A critical obstacle to the successful treatment of colorectal cancer (CRC) is chemoresistance. Chemoresistant CRC cells contribute to treatment failure by providing a mechanism of drug lethargy and modifying chemoresistance-associated molecules. The gut microbiota provide prophylactic and therapeutic effects by targeting CRC through anticancer mechanisms. Among them, Lactobacillus plantarum contributes to the health of the host and is clinically effective in treating CRC. This study confirmed that 5-fluorouracil (5-FU)-resistant CRC HCT116 (HCT116/5FUR) cells acquired butyrate-insensitive properties.
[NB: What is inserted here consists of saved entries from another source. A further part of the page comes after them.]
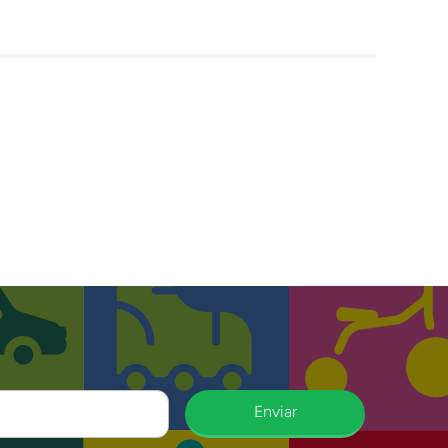
Enviar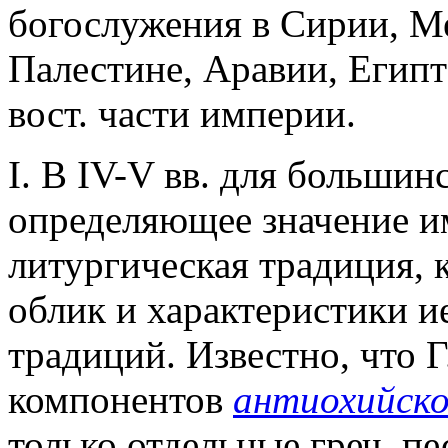
богослужения в Сирии, М
Палестине, Аравии, Египт
вост. части империи.
I. В IV-V вв. для большин
определяющее значение и
литургическая традиция, 
облик и характеристики и
традиций. Известно, что 
компонентов
антиохийско
только отдельные греч. п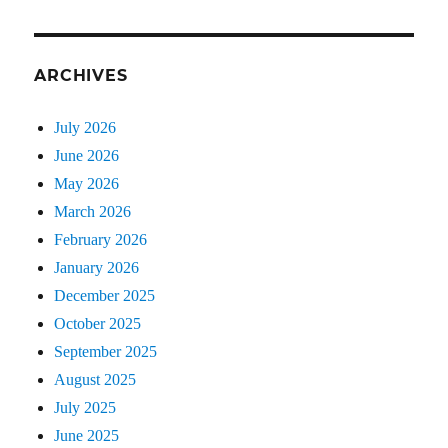
ARCHIVES
July 2026
June 2026
May 2026
March 2026
February 2026
January 2026
December 2025
October 2025
September 2025
August 2025
July 2025
June 2025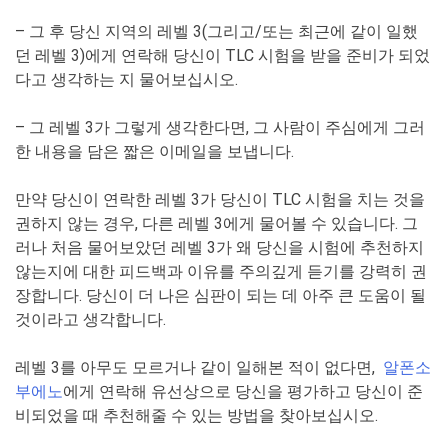
– 그 후 당신 지역의 레벨 3(그리고/또는 최근에 같이 일했
던 레벨 3)에게 연락해 당신이 TLC 시험을 받을 준비가 되었
다고 생각하는 지 물어보십시오.
– 그 레벨 3가 그렇게 생각한다면, 그 사람이 주심에게 그러
한 내용을 담은 짧은 이메일을 보냅니다.
만약 당신이 연락한 레벨 3가 당신이 TLC 시험을 치는 것을
권하지 않는 경우, 다른 레벨 3에게 물어볼 수 있습니다. 그
러나 처음 물어보았던 레벨 3가 왜 당신을 시험에 추천하지
않는지에 대한 피드백과 이유를 주의깊게 듣기를 강력히 권
장합니다. 당신이 더 나은 심판이 되는 데 아주 큰 도움이 될
것이라고 생각합니다.
레벨 3를 아무도 모르거나 같이 일해본 적이 없다면,
알폰소
부에노
에게 연락해 유선상으로 당신을 평가하고 당신이 준
비되었을 때 추천해줄 수 있는 방법을 찾아보십시오.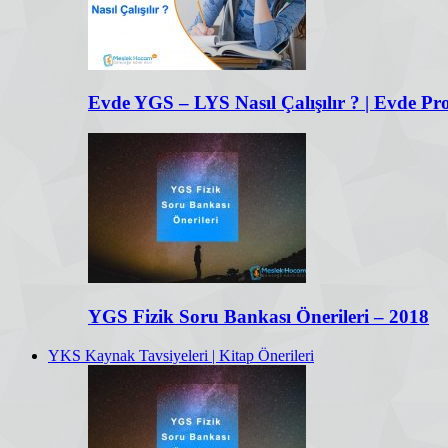
Evde YGS – LYS Nasıl Çalışılır ? | Evde P
YGS Fizik Soru Bankası Önerileri – 2018
YKS Kaynak Tavsiyeleri | Kitap Önerileri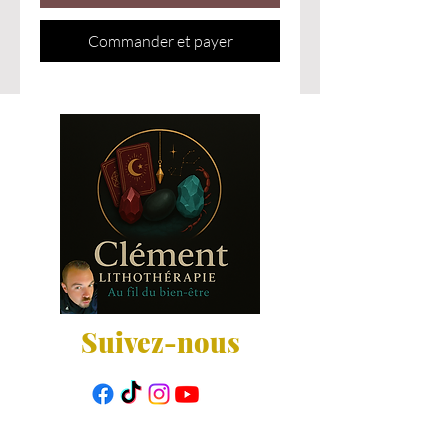
Commander et payer
Suivez-nous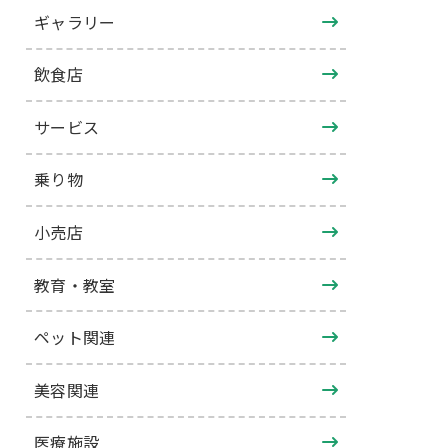
ギャラリー
飲食店
サービス
乗り物
小売店
教育・教室
ペット関連
美容関連
医療施設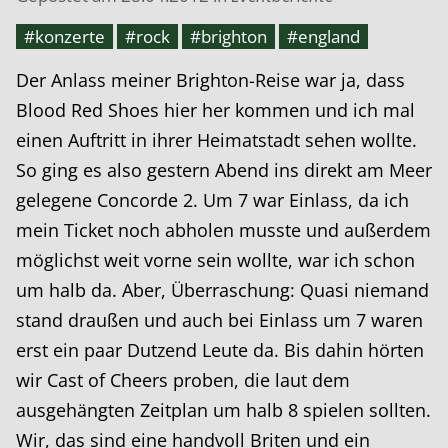
#konzerte
#rock
#brighton
#england
Der Anlass meiner Brighton-Reise war ja, dass
Blood Red Shoes hier her kommen und ich mal
einen Auftritt in ihrer Heimatstadt sehen wollte.
So ging es also gestern Abend ins direkt am Meer
gelegene Concorde 2. Um 7 war Einlass, da ich
mein Ticket noch abholen musste und außerdem
möglichst weit vorne sein wollte, war ich schon
um halb da. Aber, Überraschung: Quasi niemand
stand draußen und auch bei Einlass um 7 waren
erst ein paar Dutzend Leute da. Bis dahin hörten
wir Cast of Cheers proben, die laut dem
ausgehängten Zeitplan um halb 8 spielen sollten.
Wir, das sind eine handvoll Briten und ein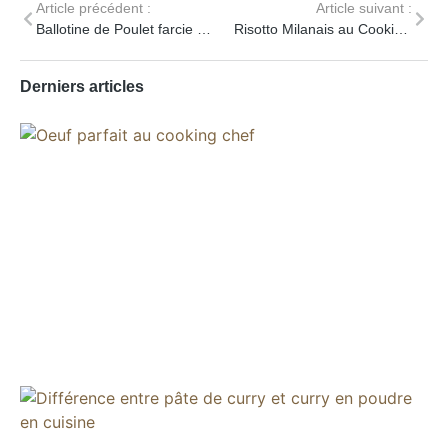
Article précédent :
Article suivant :
Ballotine de Poulet farcie aux Châtaignes
Risotto Milanais au Cooking Chef Facile
Derniers articles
To date, the relationship between 5-FU-resistant CRC and butyrate resistance has not been elucidated. Here, we demonstrated that the acquisition of butyrate resistance in HCT116/5FUR cells was strongly correlated with the inhibition of the expression and function of SMCT1, a major transporter of butyrate in colonocytes. L. plantarum-cultured cell-free supernatant (LP) restored the functional expression of SMCT1 in HCT116/5FUR cells, leading to butyrate-induced antiproliferative effect and apoptosis. These results suggest that LP has a synergistic effect on the SMCT1/butyrate-mediated tumor suppressor function and is a potential chemosensitizer to overcome dual 5-FU and butyrate resistance in HCT116 cells.
Keywords: 5-FU resistance; HDAC inhibition; Lactobacillus plantarum; SMCT1; butyrate resistance; colorectal cancer cell; combination therapy; multidrug resistance; tumor suppression.
© 2022. The Microbiological Society of Korea.